> Named joint coordinates:
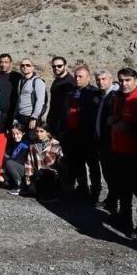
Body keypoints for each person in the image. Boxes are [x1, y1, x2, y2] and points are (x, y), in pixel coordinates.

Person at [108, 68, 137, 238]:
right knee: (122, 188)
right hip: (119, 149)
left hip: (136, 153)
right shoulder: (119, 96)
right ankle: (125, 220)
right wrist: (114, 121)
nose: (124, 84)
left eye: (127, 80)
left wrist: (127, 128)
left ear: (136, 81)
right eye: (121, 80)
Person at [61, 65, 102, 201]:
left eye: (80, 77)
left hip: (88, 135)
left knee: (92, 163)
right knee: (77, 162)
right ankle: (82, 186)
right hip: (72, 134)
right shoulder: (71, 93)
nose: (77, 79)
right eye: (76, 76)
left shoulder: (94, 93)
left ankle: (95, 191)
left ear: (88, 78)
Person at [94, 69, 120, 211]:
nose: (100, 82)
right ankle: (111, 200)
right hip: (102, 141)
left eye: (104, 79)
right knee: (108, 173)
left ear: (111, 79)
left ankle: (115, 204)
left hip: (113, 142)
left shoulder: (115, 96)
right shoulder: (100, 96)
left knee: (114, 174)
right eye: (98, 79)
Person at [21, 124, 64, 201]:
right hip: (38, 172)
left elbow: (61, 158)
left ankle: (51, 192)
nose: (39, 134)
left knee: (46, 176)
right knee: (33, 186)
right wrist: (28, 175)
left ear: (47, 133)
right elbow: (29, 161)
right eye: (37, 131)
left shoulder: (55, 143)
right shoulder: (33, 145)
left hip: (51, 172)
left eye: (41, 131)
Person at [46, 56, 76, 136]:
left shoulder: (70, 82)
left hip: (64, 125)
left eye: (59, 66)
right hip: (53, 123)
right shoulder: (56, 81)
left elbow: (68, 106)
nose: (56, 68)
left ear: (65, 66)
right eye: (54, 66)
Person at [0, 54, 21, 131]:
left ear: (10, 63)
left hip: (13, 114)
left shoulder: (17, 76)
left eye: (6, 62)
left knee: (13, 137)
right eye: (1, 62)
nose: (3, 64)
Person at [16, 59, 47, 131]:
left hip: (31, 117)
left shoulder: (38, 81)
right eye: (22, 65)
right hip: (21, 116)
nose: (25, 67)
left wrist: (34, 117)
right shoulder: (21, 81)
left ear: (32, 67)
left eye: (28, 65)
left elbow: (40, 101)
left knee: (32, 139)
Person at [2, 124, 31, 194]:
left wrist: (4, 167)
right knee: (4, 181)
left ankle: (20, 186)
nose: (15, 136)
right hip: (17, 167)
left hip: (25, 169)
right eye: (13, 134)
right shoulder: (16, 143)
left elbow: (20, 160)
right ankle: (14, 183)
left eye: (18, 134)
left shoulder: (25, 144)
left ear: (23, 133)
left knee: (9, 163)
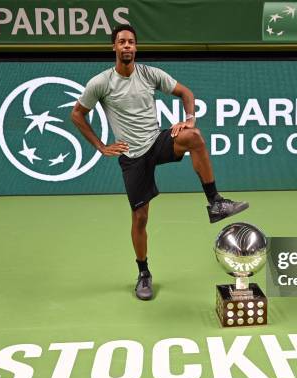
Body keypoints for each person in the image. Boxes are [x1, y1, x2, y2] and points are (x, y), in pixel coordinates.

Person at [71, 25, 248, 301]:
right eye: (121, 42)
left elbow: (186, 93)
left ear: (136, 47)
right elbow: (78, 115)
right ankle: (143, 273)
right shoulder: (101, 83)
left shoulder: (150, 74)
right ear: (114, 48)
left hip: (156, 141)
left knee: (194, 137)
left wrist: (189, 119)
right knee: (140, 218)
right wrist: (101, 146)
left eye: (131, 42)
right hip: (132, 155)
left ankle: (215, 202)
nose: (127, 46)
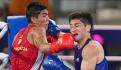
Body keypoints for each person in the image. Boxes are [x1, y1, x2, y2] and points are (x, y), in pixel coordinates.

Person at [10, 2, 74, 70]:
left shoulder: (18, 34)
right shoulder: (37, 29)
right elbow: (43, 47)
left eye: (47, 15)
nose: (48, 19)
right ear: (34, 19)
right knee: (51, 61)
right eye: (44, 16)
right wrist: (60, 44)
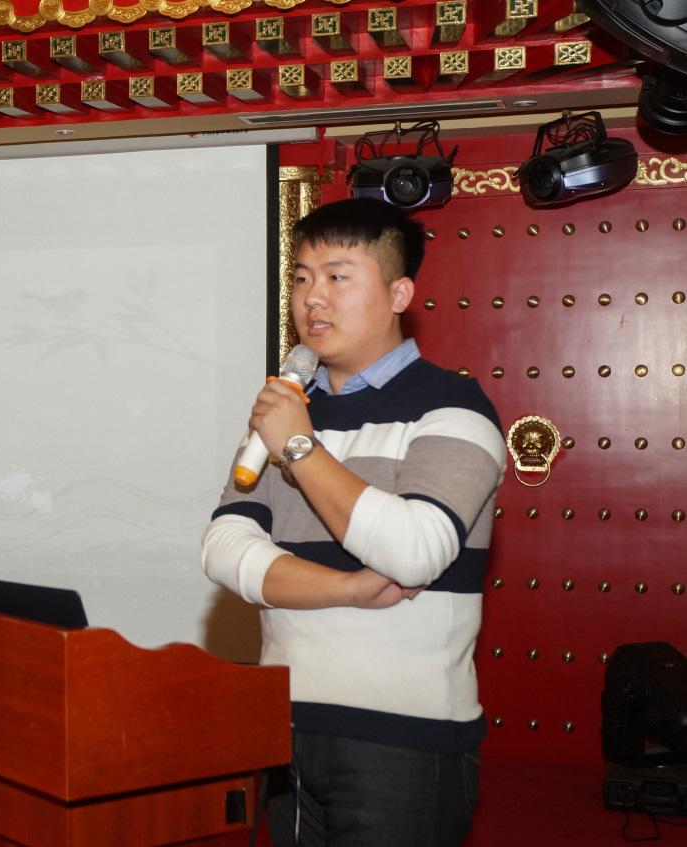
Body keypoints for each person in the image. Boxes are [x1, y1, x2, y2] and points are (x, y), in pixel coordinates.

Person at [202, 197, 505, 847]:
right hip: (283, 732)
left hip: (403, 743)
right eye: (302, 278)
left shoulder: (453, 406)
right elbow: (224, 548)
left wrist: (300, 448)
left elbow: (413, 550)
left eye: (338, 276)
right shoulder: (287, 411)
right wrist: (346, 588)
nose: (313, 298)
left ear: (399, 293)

==

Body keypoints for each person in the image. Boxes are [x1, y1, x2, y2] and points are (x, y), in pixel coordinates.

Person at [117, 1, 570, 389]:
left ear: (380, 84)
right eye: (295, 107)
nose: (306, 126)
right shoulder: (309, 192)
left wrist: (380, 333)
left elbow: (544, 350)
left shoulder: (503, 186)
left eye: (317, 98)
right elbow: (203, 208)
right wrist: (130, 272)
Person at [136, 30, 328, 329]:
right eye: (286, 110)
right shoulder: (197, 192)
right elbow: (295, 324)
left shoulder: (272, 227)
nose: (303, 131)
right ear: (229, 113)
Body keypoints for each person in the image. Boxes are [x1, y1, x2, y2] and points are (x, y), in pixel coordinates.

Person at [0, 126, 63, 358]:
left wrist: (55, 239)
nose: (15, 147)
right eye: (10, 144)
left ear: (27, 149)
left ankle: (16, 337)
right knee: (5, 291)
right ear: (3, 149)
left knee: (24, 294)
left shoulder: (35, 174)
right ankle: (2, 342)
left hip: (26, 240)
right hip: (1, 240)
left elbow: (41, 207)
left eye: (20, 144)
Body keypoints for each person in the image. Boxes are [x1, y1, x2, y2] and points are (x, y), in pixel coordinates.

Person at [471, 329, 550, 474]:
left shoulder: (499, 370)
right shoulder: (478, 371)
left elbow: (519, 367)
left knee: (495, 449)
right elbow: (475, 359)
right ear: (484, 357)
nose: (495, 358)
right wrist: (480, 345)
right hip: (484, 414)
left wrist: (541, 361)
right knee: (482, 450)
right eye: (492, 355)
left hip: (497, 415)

> Exercise requirements: Skip every picture, and restate word for word only the lines above from the line containing "left elbow: (20, 160)" to the line containing "left ear: (399, 293)", both of them included.

> Task output:
left elbow: (20, 160)
right ankle: (14, 183)
left eye: (18, 134)
left shoulder: (25, 144)
left ear: (23, 133)
left knee: (9, 163)
Body keypoints for each person in the image. Boxes are [x1, y1, x2, y2] and points are (x, y), in pixel coordinates.

Person at [71, 25, 248, 301]:
right eye: (121, 42)
left elbow: (186, 93)
left ear: (136, 47)
right elbow: (78, 115)
right ankle: (143, 273)
right shoulder: (101, 83)
left shoulder: (150, 74)
right ear: (114, 48)
left hip: (156, 141)
left knee: (194, 137)
left wrist: (189, 119)
right knee: (140, 218)
right wrist: (101, 146)
left eye: (131, 42)
right hip: (132, 155)
left ankle: (215, 202)
nose: (127, 46)
Body keypoints for each person in the image. Boxes are [x1, y1, x2, y2] and points are (x, y), in pixel coordinates.

Person at [10, 2, 74, 70]:
left shoulder: (18, 34)
right shoulder: (37, 29)
right elbow: (43, 47)
left eye: (47, 15)
nose: (48, 19)
right ear: (34, 19)
right knee: (51, 61)
right eye: (44, 16)
right wrist: (60, 44)
Body keypoints for each person in the image. Boxes are [x1, y1, x2, y2] and points are (x, y), in pixel coordinates.

Person at [202, 197, 505, 847]:
right hip: (283, 732)
left hip: (403, 743)
right eye: (302, 278)
left shoulder: (453, 406)
right elbow: (224, 548)
left wrist: (300, 448)
left elbow: (413, 550)
left eye: (338, 276)
right shoulder: (287, 411)
right wrist: (346, 588)
nose: (313, 298)
left ear: (399, 293)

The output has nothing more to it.